Algorithmic big o order of growth code

Question

I'm doing an online course and i'm stuck on this question. I know there are similar questions but they don't help me.

What is the order of growth of the worst case running time of the following code fragment as a function of N?

int sum = 0;
for (int i = 0; i*i*i < N; i++)
    for (int j = 0; j*j*j < N; j++)
        for (int k = 0; k*k*k < N; k++)
            sum++;

I thought that the order would be n^3 but I don't think this is correct because the loops only go through a third of n each time. So would that make it nlogn?

Also

int sum = 0;
for (int i = 1; i <= N; i++)
    for (int j = 1; j <= N; j++)
        for (int k = 1; k <= N; k = k*2)
            for (int h = 1; h <= k; h++)
                sum++;

I think this one would be n^4 because you have n * n * 0.5n * 0.5n

Answer 1

The loops in fact only go up to the cube root of N. (i^3 < n, etc.)

The 3 nested loops of this length, give O(cube root of N, cubed). This O(N)

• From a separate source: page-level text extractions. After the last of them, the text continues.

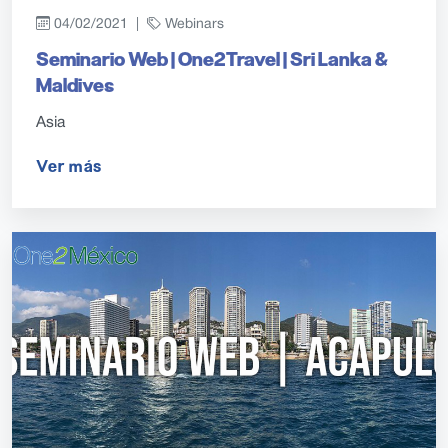
04/02/2021 |
Webinars
Seminario Web | One2Travel | Sri Lanka &
Maldives
Asia
Ver más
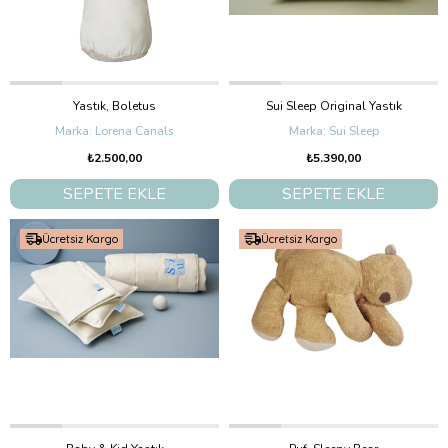
Yastık, Boletus
Sui Sleep Original Yastık
Lorena Canals
Sui Sleep
₺2.500,00
₺5.390,00
SEPETE EKLE
SEPETE EKLE
Ücretsiz Kargo
Ücretsiz Kargo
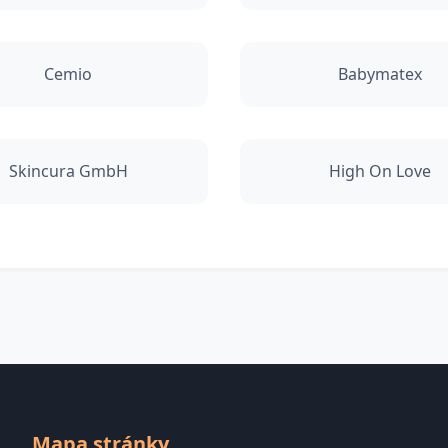
Cemio
Babymatex
Skincura GmbH
High On Love
Mapa stránky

Of note, if you were correct and they each went to one third of N, then cubing this still gives O(N^3/9), 1/9 is constant, so this is O(n^3)

Answer 2

If you examine the value of sum for various values of N, then it becomes pretty clear what the time complexity of the algorithm is:

#include <iostream>

int main()
{
  for( int N=1 ; N<=100 ; ++N ) {
    int sum = 0;
    for (int i = 0; i*i*i < N; i++)
      for (int j = 0; j*j*j < N; j++)
        for (int k = 0; k*k*k < N; k++)
          sum++;
    std::cout << "For N=" << N << ", sum=" << sum << '\n';
  }
  return 0;
}

You can then draw your own conclusions with greater insight.